Eles fazem a análise minuciosa dos candidatos e de suas fichas na Justiça


Por: O Liberal Em 16 de outubro, 2016 - 09h09 - Eleições

Foto: Fábio Costa/ O Liberal

No Pará, 421.187 eleitores têm de 16 a 19 anos, de acordo com as estatísticas divulgadas pela Justiça Eleitoral. Somente em Belém, o número de jovens nessa faixa etária aptos a votar é de 50.239. Apesar da maioria ter ido às urnas pela primeira vez este ano, a cobrança e as expectativas em torno dos políticos é grande. Na capital paraense, por exemplo, onde haverá segundo turno para escolha do prefeito, muitos desses jovens demonstram ter analisado muito bem cada candidato - tanto para vereador como os que disputam o Poder Executivo - antes de tomar a decisão. Além disso, educação e saúde são consideradas por eles duas das áreas mais importantes e que devem ser tratadas com prioridade pelos eleitos. “Eu tive interesse de saber as proposta e também discutia com amigos sobre os candidatos”, declarou a estudante Giavanna Correia Dias, de 18 anos, ao explicar como escolheu em quem votar, entre todos que estavam na disputa.

No caso dos que concorriam ao cargo de prefeito, Giovanna também procurava acompanhar os debates. A estudante teve a oportunidade de tomar essa decisão pela primeira vez esse ano. “Isso fez eu me sentir mais cidadã. Ficar mais por dentro dos acontecimentos da minha cidade”, disse ela, sobre o primeiro voto. Ela revela, ainda, suas expectativas em torno dos eleitos. “Espero investimentos na educação, segurança e, principalmente, saúde”.

O estudante Luan Leão de Araújo, de 19 anos, foi além e fez questão de analisar a ficha de cada candidato e eliminar possíveis corruptos. Ele revela que pesquisou informações sobre os processos a que esses políticos respondem. “Acho importante fazer isso, porque está tudo muito complicado na política, temos aí a Lava Jato, muitos políticos ficha suja...”.

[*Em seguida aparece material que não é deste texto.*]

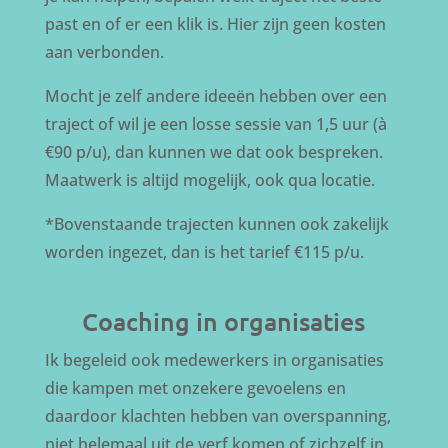
past en of er een klik is. Hier zijn geen kosten
aan verbonden.
Mocht je zelf andere ideeën hebben over een
traject of wil je een losse sessie van 1,5 uur (à
€90 p/u), dan kunnen we dat ook bespreken.
Maatwerk is altijd mogelijk, ook qua locatie.
*Bovenstaande trajecten kunnen ook zakelijk
worden ingezet, dan is het tarief €115 p/u.
Coaching in organisaties
Ik begeleid ook medewerkers in organisaties
die kampen met onzekere gevoelens en
daardoor klachten hebben van overspanning,
niet helemaal uit de verf komen of zichzelf in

Além disso, Luan também assistiu debates e entrevistas. “Acho importante a gente poder escolher quem a gente quer que governe”, declarou o estudante, cheio de esperança nos eleitos. “Que eles melhorem a segurança, invistam mais em projetos culturais, saúde e educação. São áreas que considero prioritárias”, disse. Para ele, por causa do momento que o Brasil enfrenta, a população aprendeu a ser mais exigente. “Os políticos não podem fazer o que eles faziam antes. As notícias chegam muito mais rápido e quando as pessoas ficam insatisfeitas, vão para as ruas”. 

Com apenas 16 anos, a estudante Danielly Mercês conta que tirou o título por incentivo da mãe, que queria que a menina votasse pela primeira vez esse ano, mesmo sem ela ser obrigada ainda. “Eu sempre espero que tenha melhorias e fiquei satisfeita com o meu voto, apesar do meu candidato não ter sido eleito”, revela. Para ela, essa oportunidade de depositar a opinião nas urnas é importante. “Na cabeça de um jovem há bastante expectativa, esperando que o eleito melhore as coisas pra gente e proporcione outras coisas que não estão acontecendo”, disse. 

Antes de escolher em quem votar, Danielly afirma que assistiu debates e, no caso do vereador, votou numa pessoa que conhecia. “Acho que seria mais fácil de cobrar”, declarou. Para ela, os setores prioritários são educação e saúde. “E são áreas que eles esquecem bastante”, criticou. 

Márcia Pastana, estudante de 18 anos, revela que escolheu seus candidatos por eliminação, excluindo aqueles que não a agradavam, com base nas propostas que apresentavam ou partido. “Até que chegou aos que eu escolhi. Eu me senti bem feliz em participar dessas eleições, porque estava inconformada com tudo o que estava acontecendo na política. Então, poder participar dessa escolha me deixou satisfeita”. 

Agora, sobram esperanças em torno dos eleitos pelo povo. “Eles têm muito o que trabalhar na área da saúde, educação e segurança, mas sempre olhando também para os problemas sociais, porque eles não podem ignorar isso”.